Je ne me dissimule point que c'est là une question d'une extrême difficulté, et qui touche à la base même de toute discipline. Loin de vouloir affaiblir cette discipline, je pense qu'elle a besoin d'être corroborée sur beaucoup de points parmi nous, et que, devant l'ennemi, les lois ne peuvent être trop draconiennes. Quand l'armée tourne sa poitrine de fer contre l'étranger, qu'elle marche et agisse comme un seul homme, cela doit être; mais lorsqu'elle s'est retournée et qu'elle n'a plus devant elle que la mère-patrie, il est bon qu'alors, du moins, elle trouve des lois prévoyantes qui lui permettent d'avoir des entrailles filiales. Il est à souhaiter aussi que des limites immuables soient posées une fois pour toujours à ces ordres absolus données aux Armées par le souverain Pouvoir, si souvent tombé en indignes mains, dans notre histoire. Qu'il ne soit jamais possible à quelques aventuriers parvenus à la Dictature, de transformer en assassins quatre cent mille hommes d'honneur, par une loi d'un jour comme leur règne!
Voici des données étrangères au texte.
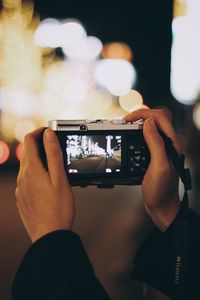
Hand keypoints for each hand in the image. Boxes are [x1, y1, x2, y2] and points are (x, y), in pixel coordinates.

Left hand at [15, 128, 74, 242]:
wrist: (49, 235)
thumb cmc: (59, 208)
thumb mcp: (60, 178)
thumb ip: (54, 154)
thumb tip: (48, 134)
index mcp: (31, 170)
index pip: (29, 141)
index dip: (39, 131)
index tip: (49, 130)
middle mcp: (22, 177)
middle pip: (28, 153)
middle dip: (40, 146)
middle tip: (56, 147)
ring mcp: (20, 189)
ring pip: (28, 167)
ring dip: (39, 161)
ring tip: (55, 167)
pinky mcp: (22, 198)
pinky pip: (27, 180)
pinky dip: (36, 174)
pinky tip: (48, 184)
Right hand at [125, 108, 180, 230]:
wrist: (162, 205)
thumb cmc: (161, 190)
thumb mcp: (158, 166)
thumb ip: (155, 143)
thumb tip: (148, 123)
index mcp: (173, 144)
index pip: (160, 117)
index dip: (143, 114)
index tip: (127, 119)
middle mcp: (171, 143)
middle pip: (158, 117)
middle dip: (141, 114)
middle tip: (126, 121)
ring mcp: (164, 147)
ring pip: (153, 125)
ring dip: (140, 122)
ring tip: (127, 126)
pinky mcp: (158, 152)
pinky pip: (149, 135)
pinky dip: (139, 132)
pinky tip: (131, 136)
Souvent, il est vrai, je vis, dans les coutumes du service, que, grâce peut-être à l'incurie française et à la facile bonhomie de notre caractère, comme compensation, et tout à côté de cette misère de la Servitude militaire, il régnait dans les Armées une sorte de liberté d'esprit qui adoucissait l'humiliation de l'obéissance passive; et, remarquant dans tout homme de guerre quelque chose d'ouvert et de noblement dégagé, je pensai que cela venait d'une âme reposée et soulagée du poids énorme de la responsabilité. J'étais fort enfant alors, et j'éprouvai peu à peu que ce sentiment allégeait ma conscience; il me sembla voir dans chaque général en chef une sorte de Moïse, qui devait seul rendre ses terribles comptes à Dieu, après avoir dit aux fils de Lévi: «Passez et repassez au travers du camp; que chacun tue son frère, son fils, son ami et celui qui lui est le plus proche.» Et il y eut vingt-trois mille hommes de tués, dit l'Exode, ch. XXXII, v. 27; car je savais la Bible par coeur, et ce livre et moi étions tellement inséparables que dans les plus longues marches il me suivait toujours. On voit quelle fut la première consolation qu'il me donna. Je pensai qu'il faudrait que j'eusse bien du malheur pour qu'un de mes Moïses galonnés d'or m'ordonnât de tuer toute ma famille; et, en effet, cela ne m'arriva pas, comme je l'avais fort sagement conjecturé. Je pensais aussi que, quand même régnerait sur la terre l'impraticable paix de l'abbé de Saint-Pierre, et quand lui-même serait chargé de régulariser cette liberté et cette égalité universelles, il lui faudrait pour cette oeuvre quelques régiments de Lévites à qui il pût dire de ceindre l'épée, et à qui leur soumission attirerait la bénédiction du Seigneur. Je cherchais ainsi à capituler avec les monstrueuses résignations de l'_obéissance passive_, en considérant à quelle source elle remontait et comme tout ordre social semblait appuyé sur l'obéissance; mais il me fallut bien des raisonnements et des paradoxes pour parvenir à lui faire prendre quelque place dans mon âme. J'aimais fort à l'infliger et peu à la subir; je la trouvais admirablement sage sous mes pieds, mais absurde sur ma tête. J'ai vu, depuis, bien des hommes raisonner ainsi, qui n'avaient pas l'excuse que j'avais alors: j'étais un Lévite de seize ans.